Friday, March 6, 2009

Envy

There is a girl I am deeply, deeply envious of. I've never met her, to my knowledge I've only ever seen her once, but she exists in my consciousness as a continuous reminder: Envy.

It was a hot summer day last year, hot and glorious like it is here in the summer, which lasts from mid-April through mid-October. Late afternoon. Me: in my car, running errands or going to work, I don't remember what I was doing. I only remember vividly what she was doing. Her: blond, skinny in that way women admire each other for being skinny, wearing a string bikini and riding a motorscooter. Barefoot, no helmet, string bikini, scooter, riding away from the park and the pool and headed off to who knows where. In that moment, she was the absolute embodiment of FREEDOM.

I mean, really, I know how foolish it is to be riding around basically naked in your birthday suit on a motor vehicle in traffic, but OH! the freedom she represented to me. The freedom from such boring constraints as "put your shoes on!" "put a helmet on!" "wear clothes!" lol! This girl had it all. In my mind, she was off to meet up with some dashing, dangerous and similarly mostly-naked young swarthy buck with glossy black curls and a big loud cruiser, upon which they would ride off to some amazing naked orgy amidst the fairies and gods. And I was going to work. ugh.

I have carried her like a talisman burning in my heart since then. I want a scooter. I want my hair to be loose and free. I want to ride around in my string bikini. sigh.

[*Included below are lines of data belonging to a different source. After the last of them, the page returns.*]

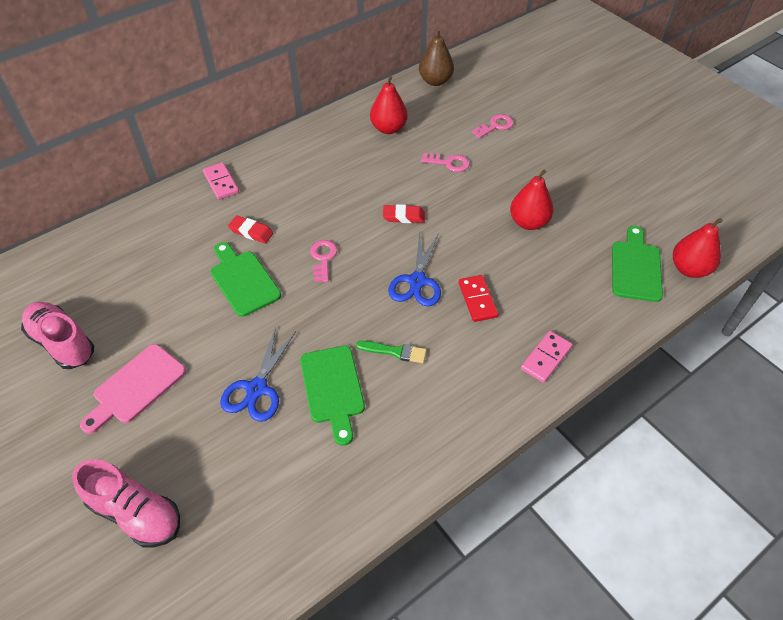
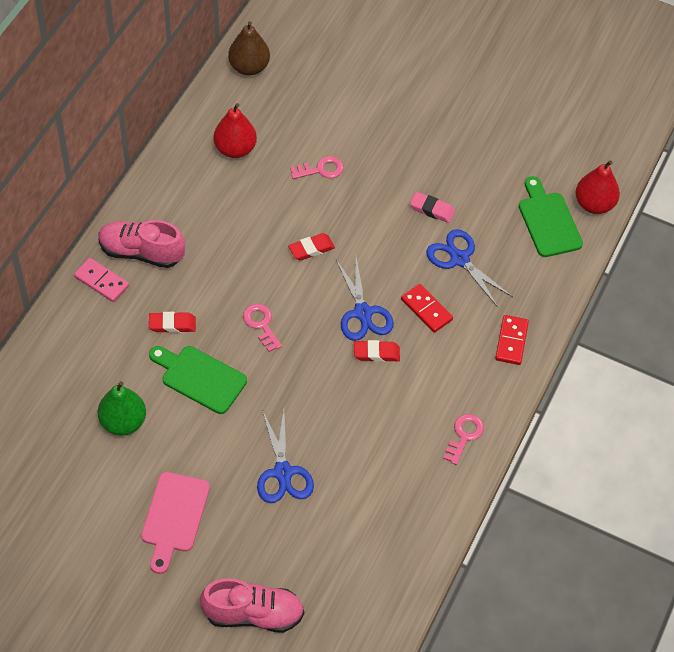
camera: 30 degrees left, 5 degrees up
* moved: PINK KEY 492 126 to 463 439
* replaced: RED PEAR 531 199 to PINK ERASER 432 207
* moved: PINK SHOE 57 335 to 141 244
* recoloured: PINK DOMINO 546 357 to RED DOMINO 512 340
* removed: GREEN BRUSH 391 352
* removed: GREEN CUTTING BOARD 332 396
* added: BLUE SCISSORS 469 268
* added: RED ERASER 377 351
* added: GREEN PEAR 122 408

I've mentioned her to several people, and they each said the same thing: "You don't strike me as the kind of person who would have envy. What's up with that?" But I do! I have such envy.

The envy I feel is more like a longing: I want that. I want that energy, whatever that energy is, whatever it represents, that's what I want. With her, I want that freedom and that ease. I have another friend who is gorgeous and covered in tattoos, and I envy her that freedom of being so effortlessly and creatively beautiful.

I don't envy people for their stuff. Stuff to me is basically a waste of time, unless it's a really amazing piece of jewelry, or art, or really (this will sound stupid) great-fitting jeans. The stuff I'm interested in is either for work or for beauty, everything else to me is kind of a waste. I'm not even that interested in comfort, so thank God for my boyfriend who is and has provided me with some nice basic creature comforts like, you know, a real bed.

I envy people for their freedom. Freedom of expression, freedom of creativity, freedom of movement, freedom of mobility. Another person I envy, deeply, was a man I once saw out for a jog at 11pm. He was just jogging, wearing wind shorts and running shoes, late at night. Only women really understand that kind of envy. Such freedom. Freedom from fear, freedom to simply BE, to be out, to be bare, to be safe. To run, fleet of foot, under the moon, and to be safe from getting caught.

Envy is the longing for the expression of that which is me, which I am denying, and the recognition of the expression of that which is not me, which I am attempting. I am freedom, therefore when I witness people expressing freedom and I am denying freedom, I am swooning with envy. I am love, therefore when I witness people expressing love when I am denying love, it literally wounds me. I have made the grave error in thinking that I am obligation, not freedom, and that I am solitude, when I am love. Can I trace all of my mistakes, throughout my lifetime, back to these original errors?

I recognize my own freedom, which has nothing to do with politics or economics, and I see that it has everything to do with the expression of my soul. And in order for me to be truly free, I have to be fully within my body. And when I am fully within my body, then there is no envy, only joy and self-realization.